The compilation of a comprehensive guide to Intellectual Property Laws and Procedures in Africa has long been a goal for academics and practitioners alike. Over the years this encouraged Adams & Adams to produce handbooks on aspects of the intellectual property laws and procedures in Africa, on a fairly limited scale.
However, the rapid development on both the economic and legislative fronts in Africa over the past ten years prompted us to consider a more detailed publication. This has now been made possible through generous funding by the World Bank, facilitated by the University of Pretoria through the Faculty of Law and the Pretoria University Law Press (PULP).
Some 12 years ago The Economist Magazine labelled Africa ‘the hopeless continent’ but rather than shrivel, the continent has experienced one of the fastest economic growth rates in the world. In a recent World Bank report, it was estimated that Foreign Direct Investment in Africa will reach US $150 billion in 2012, up from US $84 billion in 2010. Investors are taking a long-term view of the prospects in Africa and investing heavily in infrastructure projects on the continent.
Africa is vast, covering in excess of 30 million square kilometres, which would accommodate India, the United States of America, Argentina, China and Western Europe, including the British Isles. Africa has the world’s fastest growing population which is likely to top one billion within the next five years and can provide a significant share of the world’s future workers. By contrast, in many countries there has been a decline in people who are of a working age.

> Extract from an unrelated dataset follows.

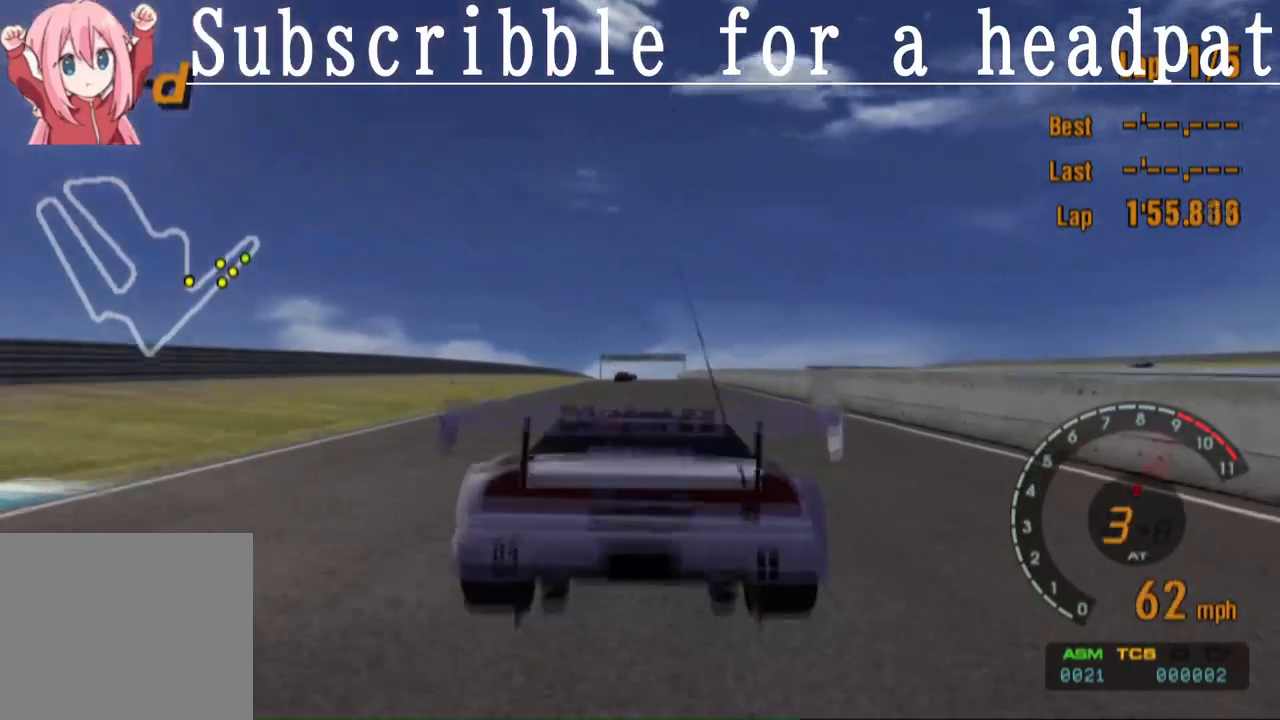
{"buttons": ["CROSS"], "left_stick": "center", "right_stick": "center", "events": []}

A number of African countries are urbanising at a rapid rate which is creating a significant demand for infrastructure, goods and services. The continent is rapidly emerging as a market driven by commodity and oil prices, stable macro-economic environments, investments from large emerging markets as well as rising internal consumer spending.
In addition to the size of the continent, Africa has a large percentage of available arable land and has the potential to develop agricultural resources. The Economist Magazine has forecast that the bulk of the top ten fastest growing economies in the world over the next five years will emerge from Africa.

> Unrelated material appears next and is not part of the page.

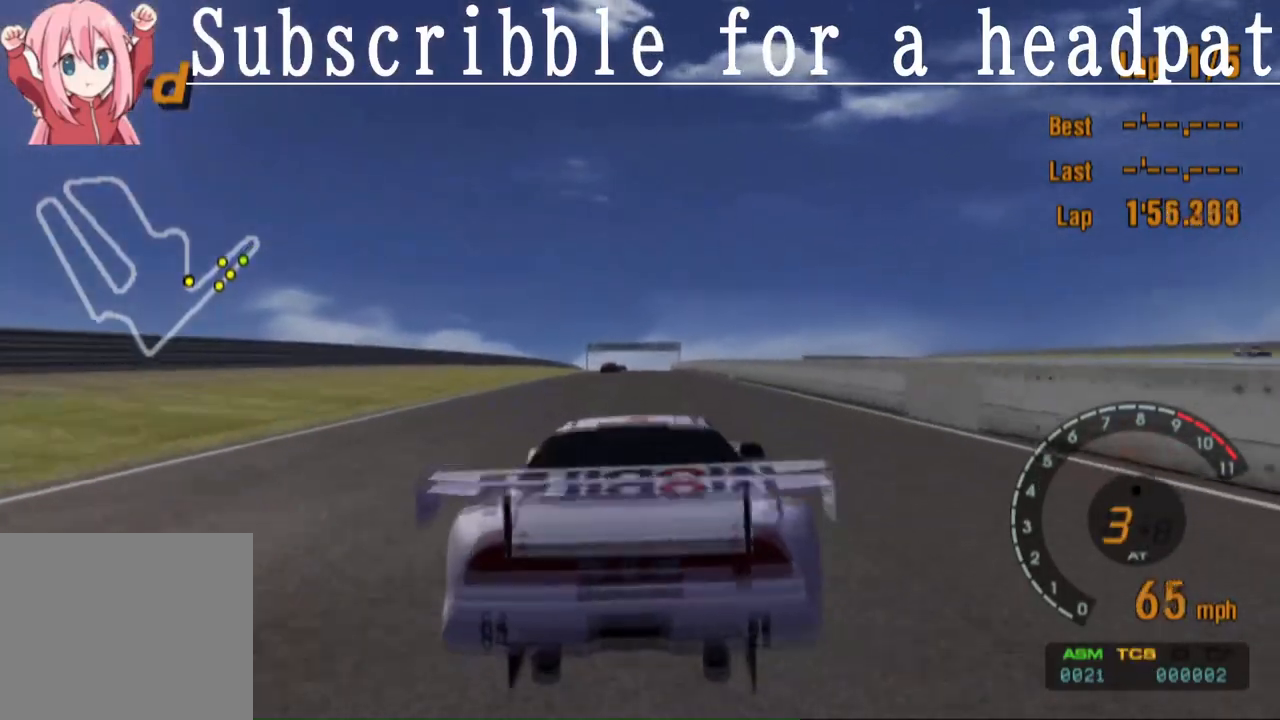
{"buttons": ["CROSS"], "left_stick": "center", "right_stick": "center", "events": []}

Challenges undoubtedly still remain, particularly on the political front. Nevertheless, with a few notable exceptions, most African economies have recorded solid improvements across all the economic, political and social indicators.
Developing local laws, protecting the environment, respecting human rights and supporting local entrepreneurs will be central to the continued growth of business in Africa. Crucial to economic development and investment is a need for African countries to make significant improvements on the legislative front to bring themselves in line with developing and developed nations. Failure to develop local legislation has a profound effect on the prospects of sustained investment.

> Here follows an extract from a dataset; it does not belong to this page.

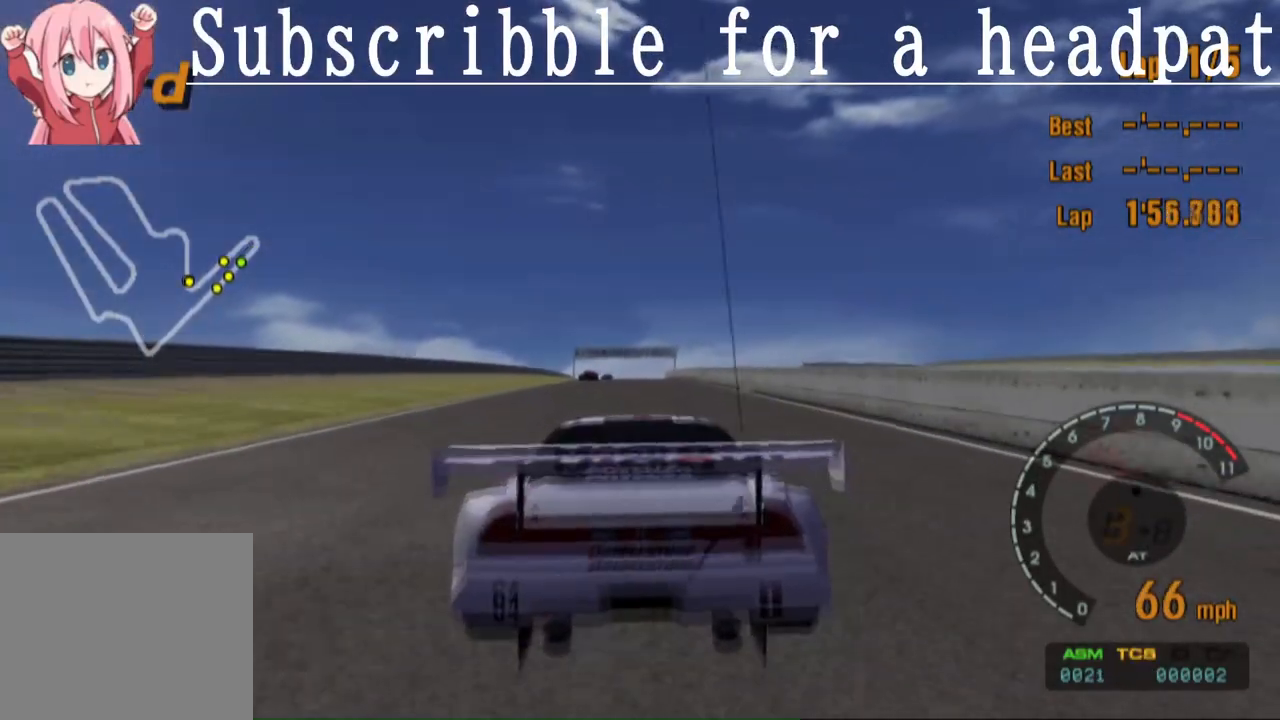
{"buttons": ["CROSS"], "left_stick": "center", "right_stick": "center", "events": []}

In particular on the intellectual property front, there have been significant improvements in many African territories and thus we believe that it was opportune to highlight the various African Intellectual Property Laws in a consolidated compendium for a better understanding of what is required in order to protect intellectual property rights in Africa.
Despite the legislative developments in most African territories, there are still difficulties in accessing detailed information relating to intellectual property in Africa. This is often as a result of antiquated laws, systems and procedures in some countries and territories. Accordingly, the accuracy of the information in the manual is subject to the constraints of current laws and procedures. In those instances where laws and procedures are possibly incomplete and/or antiquated, our comments are based on practical experience gathered over many years of working in Africa.
Adams & Adams is spending significant time and effort in developing IP law in Africa by assisting Ministries and Registries throughout Africa in developing their laws and procedures, and at the same time working closely with African lawyers throughout the continent. In addition to handling IP cases on a regular basis in all 54 African countries and territories, we have established associated offices in a number of countries and in the two regional IP organisations, ARIPO and OAPI. Plans to establish further associated offices in East, Central and West Africa are at an advanced stage.
We believe and hope that this book will assist in understanding how the various IP laws in Africa operate and afford intellectual property owners the opportunity of successfully protecting their rights.
As with other projects like this one, I was proud to observe the dedication and thoroughness which our partners and colleagues put into the production of the book. It was no easy task to obtain, translate, collate and compile the IP laws of 54 different countries and territories.
Once again, all this occurred under the eagle eye of our Editor and Senior Consultant, Prof Esmé du Plessis. She kept matters under tight control and did a vast amount of writing, correcting and conforming of the drafts. We at Adams & Adams thank the entire team for their hard work and commitment which enabled us to assign our name to such a work.
My own belief is that their efforts have resulted in a unique publication which will be used by many who are looking at the opportunities for investment in Africa. Perhaps our colleagues’ efforts will contribute in some way to the development of the continent for the benefit of all. We hope so.